**Exercise aim**
Quote only the span from the first line of the entries to the line containing "ring pip: (442, 848)", both ends kept. Leave every picture out.

**Exercise data**
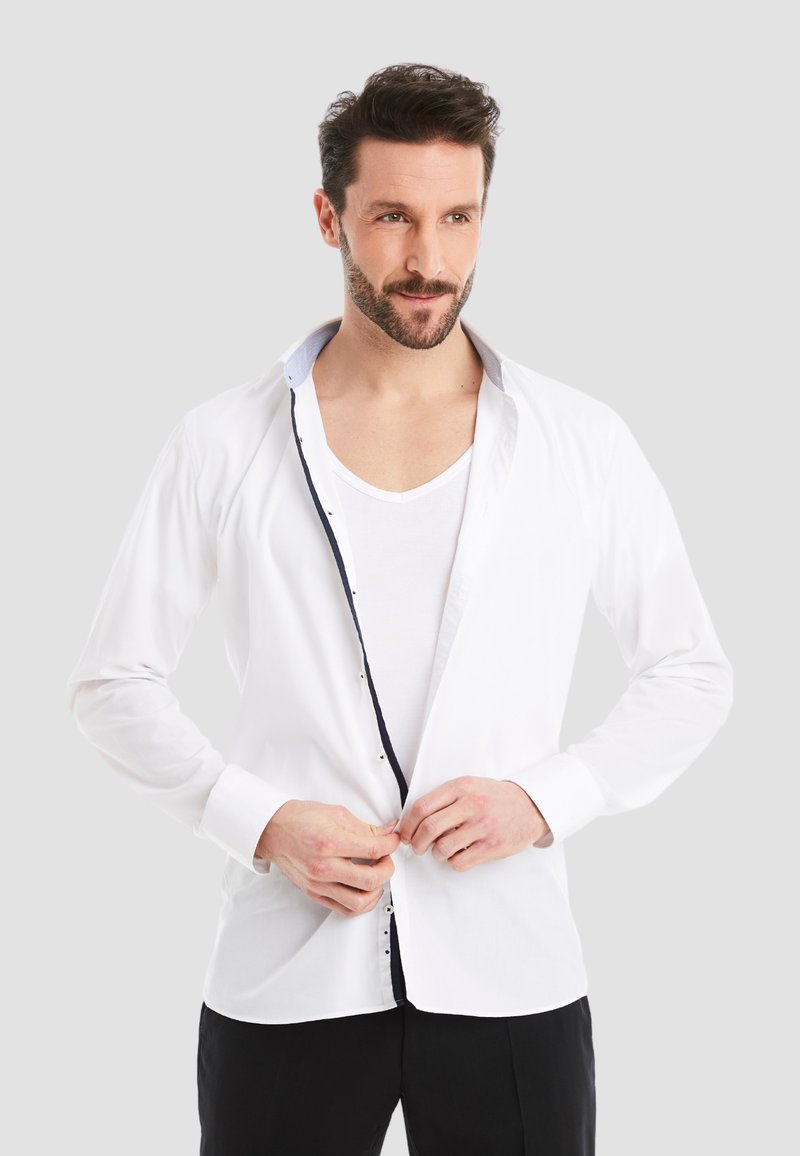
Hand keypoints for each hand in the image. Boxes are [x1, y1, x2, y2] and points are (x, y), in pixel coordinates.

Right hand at [256, 801, 400, 917]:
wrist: (273, 830)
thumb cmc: (300, 819)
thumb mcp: (336, 814)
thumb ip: (364, 827)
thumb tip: (387, 833)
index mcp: (330, 843)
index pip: (374, 849)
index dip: (391, 844)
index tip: (392, 840)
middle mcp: (324, 867)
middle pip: (371, 880)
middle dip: (388, 869)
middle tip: (386, 859)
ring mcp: (318, 884)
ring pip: (359, 902)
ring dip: (376, 891)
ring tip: (376, 877)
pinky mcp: (314, 893)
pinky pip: (344, 909)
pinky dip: (360, 904)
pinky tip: (364, 891)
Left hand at [395, 776, 550, 871]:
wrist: (530, 807)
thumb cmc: (496, 798)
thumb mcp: (469, 786)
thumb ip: (445, 798)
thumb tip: (414, 819)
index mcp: (461, 787)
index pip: (422, 807)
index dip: (408, 824)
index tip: (405, 833)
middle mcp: (471, 804)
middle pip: (428, 828)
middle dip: (417, 843)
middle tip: (417, 847)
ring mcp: (482, 826)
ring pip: (442, 848)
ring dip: (436, 853)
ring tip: (442, 850)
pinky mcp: (492, 846)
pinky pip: (459, 862)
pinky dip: (454, 862)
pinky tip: (459, 854)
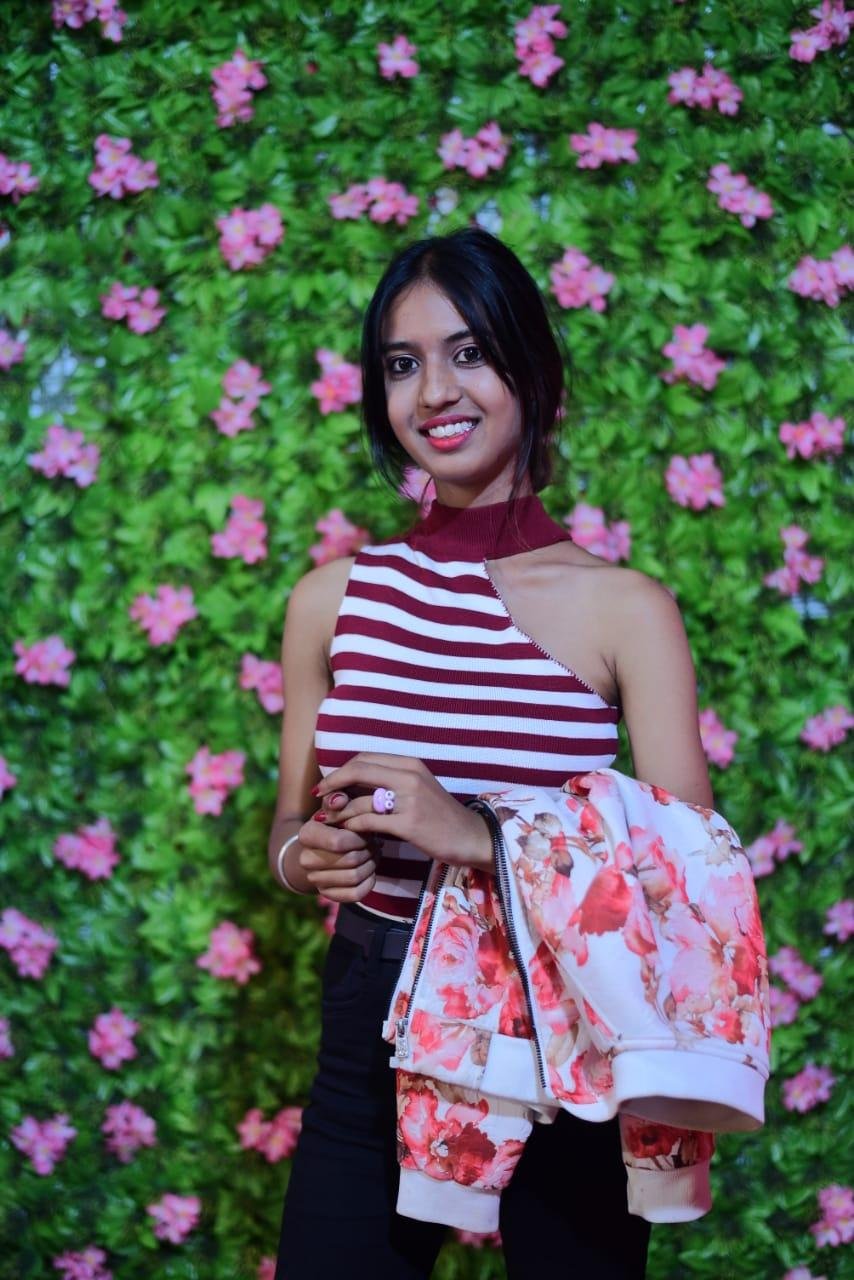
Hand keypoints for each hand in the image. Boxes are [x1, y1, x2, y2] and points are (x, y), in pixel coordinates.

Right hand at [296, 798, 376, 902]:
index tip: (367, 830)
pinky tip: (369, 871)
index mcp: (307, 834)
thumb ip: (339, 799)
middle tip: (374, 843)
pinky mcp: (327, 894)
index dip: (359, 838)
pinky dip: (368, 882)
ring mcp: (315, 879)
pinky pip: (355, 894)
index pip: (339, 842)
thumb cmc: (338, 823)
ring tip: (373, 854)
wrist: (325, 849)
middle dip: (369, 850)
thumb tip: (339, 800)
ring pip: (354, 877)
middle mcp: (305, 859)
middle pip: (350, 860)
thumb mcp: (338, 808)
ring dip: (371, 865)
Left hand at [313, 753, 493, 871]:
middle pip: (358, 770)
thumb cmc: (439, 815)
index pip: (364, 758)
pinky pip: (369, 821)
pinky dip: (353, 826)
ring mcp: (411, 799)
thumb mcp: (417, 790)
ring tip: (329, 821)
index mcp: (410, 764)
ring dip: (340, 811)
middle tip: (319, 798)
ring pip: (360, 799)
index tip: (327, 785)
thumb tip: (353, 783)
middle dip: (333, 784)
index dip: (340, 770)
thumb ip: (389, 782)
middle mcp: (410, 775)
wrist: (470, 836)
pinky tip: (349, 833)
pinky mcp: (410, 823)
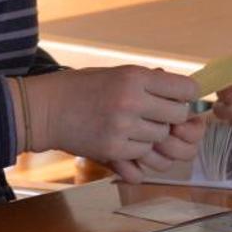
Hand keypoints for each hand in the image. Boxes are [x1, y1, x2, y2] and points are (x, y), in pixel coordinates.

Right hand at [22, 66, 197, 166]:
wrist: (44, 109)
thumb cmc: (81, 88)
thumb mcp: (116, 74)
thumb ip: (149, 83)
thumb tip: (186, 94)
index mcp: (135, 76)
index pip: (186, 89)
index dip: (186, 96)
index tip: (179, 98)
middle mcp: (132, 100)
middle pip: (178, 117)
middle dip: (172, 118)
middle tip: (156, 116)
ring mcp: (122, 128)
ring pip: (161, 139)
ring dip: (153, 137)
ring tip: (134, 128)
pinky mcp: (112, 150)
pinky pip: (143, 158)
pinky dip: (137, 154)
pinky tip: (124, 143)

**Answer box**
Hand keypoints for each hand in the image. Boxes are [x1, y1, x2, y2] and points are (x, y), in pixel coordinates.

Right hand at [256, 801, 400, 917]:
wrist: (273, 830)
thumb cmc: (300, 819)
thumb mcp: (336, 814)
thumb ip: (364, 827)
thumb tip: (387, 833)
index mcp: (330, 843)
index pip: (374, 849)
index dip: (391, 844)
index tip: (392, 840)
middle mcp: (324, 867)
middle pip: (371, 880)
middle dip: (388, 869)
middle tip: (386, 859)
ring mcp: (318, 884)
ring pip: (359, 902)
ring dip: (376, 891)
ring tip: (376, 877)
pinky mcp: (314, 893)
pinky pip: (344, 909)
pinky dip: (360, 904)
pinky tip: (364, 891)
Left hand at [395, 776, 550, 871]:
wrist: (530, 807)
thumb cmc: (496, 798)
thumb mcp: (469, 786)
thumb ip: (445, 798)
thumb tip: (414, 819)
index mcp: (461, 787)
index pip: (422, 807)
index dip: (408, 824)
index tip: (405, 833)
middle mcp: (471, 804)
middle pip: (428, 828)
middle dip: (417, 843)
middle tip: (417, 847)
ring mcp: (482, 826)
ring pip: (442, 848)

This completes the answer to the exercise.